(Dataset records)
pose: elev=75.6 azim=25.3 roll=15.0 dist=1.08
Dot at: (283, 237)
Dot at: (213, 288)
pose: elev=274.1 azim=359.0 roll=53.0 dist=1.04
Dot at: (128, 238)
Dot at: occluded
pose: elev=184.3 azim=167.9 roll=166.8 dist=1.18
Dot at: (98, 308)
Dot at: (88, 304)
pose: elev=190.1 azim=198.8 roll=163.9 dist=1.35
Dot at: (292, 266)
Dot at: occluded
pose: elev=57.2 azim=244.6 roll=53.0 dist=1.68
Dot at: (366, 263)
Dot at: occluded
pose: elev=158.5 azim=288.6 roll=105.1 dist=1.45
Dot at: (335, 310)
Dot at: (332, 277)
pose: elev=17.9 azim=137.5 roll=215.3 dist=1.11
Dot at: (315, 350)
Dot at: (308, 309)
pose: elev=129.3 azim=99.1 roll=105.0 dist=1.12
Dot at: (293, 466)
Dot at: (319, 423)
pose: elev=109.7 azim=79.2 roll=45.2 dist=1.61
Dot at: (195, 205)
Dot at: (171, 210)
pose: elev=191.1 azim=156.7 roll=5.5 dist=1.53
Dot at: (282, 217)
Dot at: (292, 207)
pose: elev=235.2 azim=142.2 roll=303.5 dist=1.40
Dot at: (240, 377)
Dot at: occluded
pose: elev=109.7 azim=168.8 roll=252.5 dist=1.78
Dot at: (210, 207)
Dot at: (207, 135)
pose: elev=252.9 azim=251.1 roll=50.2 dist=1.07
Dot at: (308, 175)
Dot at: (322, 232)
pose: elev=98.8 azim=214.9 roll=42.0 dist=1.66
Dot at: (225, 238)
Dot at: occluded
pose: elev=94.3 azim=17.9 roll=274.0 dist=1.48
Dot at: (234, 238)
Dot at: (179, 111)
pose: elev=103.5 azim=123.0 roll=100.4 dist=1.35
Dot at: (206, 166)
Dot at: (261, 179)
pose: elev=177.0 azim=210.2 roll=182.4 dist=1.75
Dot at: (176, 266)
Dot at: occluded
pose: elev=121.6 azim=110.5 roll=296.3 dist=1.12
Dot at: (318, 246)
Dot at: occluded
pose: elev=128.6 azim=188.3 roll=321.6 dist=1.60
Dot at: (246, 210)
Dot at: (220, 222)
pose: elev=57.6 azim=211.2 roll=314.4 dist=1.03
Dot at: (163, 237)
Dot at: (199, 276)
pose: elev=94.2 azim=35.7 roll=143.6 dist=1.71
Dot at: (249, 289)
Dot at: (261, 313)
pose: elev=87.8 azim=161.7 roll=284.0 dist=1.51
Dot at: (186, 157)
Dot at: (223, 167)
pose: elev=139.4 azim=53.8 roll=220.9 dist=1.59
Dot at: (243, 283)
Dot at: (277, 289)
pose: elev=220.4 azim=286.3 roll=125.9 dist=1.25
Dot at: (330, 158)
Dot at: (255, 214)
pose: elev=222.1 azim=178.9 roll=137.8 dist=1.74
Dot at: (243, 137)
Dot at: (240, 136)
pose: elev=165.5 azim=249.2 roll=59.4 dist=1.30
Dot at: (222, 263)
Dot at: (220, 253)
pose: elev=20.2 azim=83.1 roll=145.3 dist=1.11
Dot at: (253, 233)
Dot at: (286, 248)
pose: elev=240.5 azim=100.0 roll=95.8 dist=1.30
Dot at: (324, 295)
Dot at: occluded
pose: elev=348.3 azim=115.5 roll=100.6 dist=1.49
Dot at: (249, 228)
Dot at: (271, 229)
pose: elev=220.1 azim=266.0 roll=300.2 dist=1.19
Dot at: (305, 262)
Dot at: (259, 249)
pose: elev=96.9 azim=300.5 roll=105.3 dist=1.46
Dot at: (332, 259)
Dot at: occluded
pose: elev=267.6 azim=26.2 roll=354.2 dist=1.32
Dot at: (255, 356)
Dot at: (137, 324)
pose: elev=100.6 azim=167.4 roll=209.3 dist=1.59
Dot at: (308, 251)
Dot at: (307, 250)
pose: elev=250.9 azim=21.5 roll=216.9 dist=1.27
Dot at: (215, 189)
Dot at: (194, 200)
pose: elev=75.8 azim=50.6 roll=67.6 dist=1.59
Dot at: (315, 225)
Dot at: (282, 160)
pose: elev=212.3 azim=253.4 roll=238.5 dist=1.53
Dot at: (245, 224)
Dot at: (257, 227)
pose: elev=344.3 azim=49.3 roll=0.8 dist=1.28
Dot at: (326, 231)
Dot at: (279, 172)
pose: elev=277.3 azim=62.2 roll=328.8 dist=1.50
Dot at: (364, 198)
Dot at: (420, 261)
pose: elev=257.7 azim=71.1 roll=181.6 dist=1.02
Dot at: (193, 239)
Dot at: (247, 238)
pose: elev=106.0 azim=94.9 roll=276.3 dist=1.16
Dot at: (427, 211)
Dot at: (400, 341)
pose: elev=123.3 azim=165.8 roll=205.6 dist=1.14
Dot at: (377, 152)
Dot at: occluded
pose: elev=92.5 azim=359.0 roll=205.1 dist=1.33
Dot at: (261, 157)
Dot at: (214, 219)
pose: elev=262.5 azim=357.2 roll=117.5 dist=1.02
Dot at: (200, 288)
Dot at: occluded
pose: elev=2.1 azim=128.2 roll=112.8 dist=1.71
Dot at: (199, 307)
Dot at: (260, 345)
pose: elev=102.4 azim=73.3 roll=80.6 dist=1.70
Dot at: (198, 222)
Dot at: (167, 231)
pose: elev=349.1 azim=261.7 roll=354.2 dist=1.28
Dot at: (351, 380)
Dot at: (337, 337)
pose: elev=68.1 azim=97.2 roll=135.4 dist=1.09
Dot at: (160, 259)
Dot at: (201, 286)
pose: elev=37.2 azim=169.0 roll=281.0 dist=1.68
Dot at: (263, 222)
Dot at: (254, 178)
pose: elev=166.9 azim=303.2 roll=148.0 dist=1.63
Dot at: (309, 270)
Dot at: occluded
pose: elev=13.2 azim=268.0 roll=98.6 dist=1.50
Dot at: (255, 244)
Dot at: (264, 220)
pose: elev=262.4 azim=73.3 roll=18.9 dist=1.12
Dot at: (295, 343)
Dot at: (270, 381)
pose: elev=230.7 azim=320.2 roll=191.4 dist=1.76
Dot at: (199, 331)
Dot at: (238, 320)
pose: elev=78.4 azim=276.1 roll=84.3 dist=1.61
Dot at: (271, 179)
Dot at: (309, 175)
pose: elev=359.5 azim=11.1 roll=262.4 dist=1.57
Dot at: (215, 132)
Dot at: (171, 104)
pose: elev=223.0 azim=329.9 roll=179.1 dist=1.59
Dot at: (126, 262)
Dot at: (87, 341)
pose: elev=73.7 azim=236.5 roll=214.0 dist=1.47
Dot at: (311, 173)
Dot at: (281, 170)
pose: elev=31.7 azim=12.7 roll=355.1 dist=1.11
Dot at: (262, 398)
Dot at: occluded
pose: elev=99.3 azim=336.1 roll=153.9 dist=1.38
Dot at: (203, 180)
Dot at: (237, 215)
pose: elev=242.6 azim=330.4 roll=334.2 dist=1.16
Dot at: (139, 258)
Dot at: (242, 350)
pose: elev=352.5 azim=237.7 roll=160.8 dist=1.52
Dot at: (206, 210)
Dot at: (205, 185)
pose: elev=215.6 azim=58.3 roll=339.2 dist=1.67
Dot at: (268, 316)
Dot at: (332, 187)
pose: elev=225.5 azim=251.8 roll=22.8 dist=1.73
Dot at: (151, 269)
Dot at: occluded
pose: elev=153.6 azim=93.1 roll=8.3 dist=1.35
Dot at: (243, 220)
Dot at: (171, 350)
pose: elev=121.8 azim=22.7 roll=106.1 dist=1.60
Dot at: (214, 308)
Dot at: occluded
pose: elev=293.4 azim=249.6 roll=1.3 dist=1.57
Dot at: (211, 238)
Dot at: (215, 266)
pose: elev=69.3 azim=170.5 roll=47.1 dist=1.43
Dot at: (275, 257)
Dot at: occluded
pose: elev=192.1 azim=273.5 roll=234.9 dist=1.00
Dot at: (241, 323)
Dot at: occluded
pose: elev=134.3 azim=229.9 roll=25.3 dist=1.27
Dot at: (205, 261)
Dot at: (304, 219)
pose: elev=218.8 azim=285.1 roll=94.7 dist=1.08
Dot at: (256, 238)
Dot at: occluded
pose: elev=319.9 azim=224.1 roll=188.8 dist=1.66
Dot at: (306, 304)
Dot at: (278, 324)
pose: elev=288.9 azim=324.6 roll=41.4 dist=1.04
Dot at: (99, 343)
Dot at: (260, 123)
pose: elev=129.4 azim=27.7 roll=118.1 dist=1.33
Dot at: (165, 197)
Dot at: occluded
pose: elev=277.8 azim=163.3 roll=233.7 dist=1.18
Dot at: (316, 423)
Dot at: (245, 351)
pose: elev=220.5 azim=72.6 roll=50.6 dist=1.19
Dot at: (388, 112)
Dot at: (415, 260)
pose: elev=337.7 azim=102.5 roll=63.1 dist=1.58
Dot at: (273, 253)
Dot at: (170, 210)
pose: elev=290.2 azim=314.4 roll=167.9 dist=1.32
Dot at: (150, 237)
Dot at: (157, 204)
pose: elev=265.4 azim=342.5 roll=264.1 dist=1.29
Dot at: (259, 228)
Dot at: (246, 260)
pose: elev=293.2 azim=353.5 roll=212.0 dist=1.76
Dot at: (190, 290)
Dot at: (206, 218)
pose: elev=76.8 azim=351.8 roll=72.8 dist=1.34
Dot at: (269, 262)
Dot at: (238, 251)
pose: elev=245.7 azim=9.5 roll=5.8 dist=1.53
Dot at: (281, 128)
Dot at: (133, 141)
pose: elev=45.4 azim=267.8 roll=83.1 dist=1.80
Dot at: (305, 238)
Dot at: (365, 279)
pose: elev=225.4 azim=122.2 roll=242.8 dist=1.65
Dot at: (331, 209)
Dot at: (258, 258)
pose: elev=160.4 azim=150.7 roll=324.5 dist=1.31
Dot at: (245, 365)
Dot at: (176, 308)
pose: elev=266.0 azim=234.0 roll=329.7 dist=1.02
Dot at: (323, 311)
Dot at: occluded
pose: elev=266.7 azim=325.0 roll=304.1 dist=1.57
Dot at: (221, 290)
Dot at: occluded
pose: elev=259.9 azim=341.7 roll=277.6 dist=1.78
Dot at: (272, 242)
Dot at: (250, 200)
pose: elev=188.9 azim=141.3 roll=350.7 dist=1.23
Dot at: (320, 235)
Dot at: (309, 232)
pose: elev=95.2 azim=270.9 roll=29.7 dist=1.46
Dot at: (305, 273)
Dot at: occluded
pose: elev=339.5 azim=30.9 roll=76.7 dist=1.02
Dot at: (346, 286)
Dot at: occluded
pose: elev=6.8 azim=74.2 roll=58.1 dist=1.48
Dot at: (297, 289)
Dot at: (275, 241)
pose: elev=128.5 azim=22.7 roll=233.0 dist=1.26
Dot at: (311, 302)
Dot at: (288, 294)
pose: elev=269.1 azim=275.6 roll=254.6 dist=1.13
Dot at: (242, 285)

### WHAT NEEDS TO BE DONE
Write out again every line in the part that opens with the line containing "pose: elev=128.5 azim=22.7" and closes at the end of the records. In each second "Dot at:" line under a pose, shift both coordinates by -76.

### OUTPUT FOR THIS TASK
pose: elev=128.5 azim=22.7 roll=233.0 dist=1.26
Dot at: (311, 302)
Dot at: (212, 218)
pose: elev=269.1 azim=275.6 roll=254.6 dist=1.13
Dot at: (242, 285)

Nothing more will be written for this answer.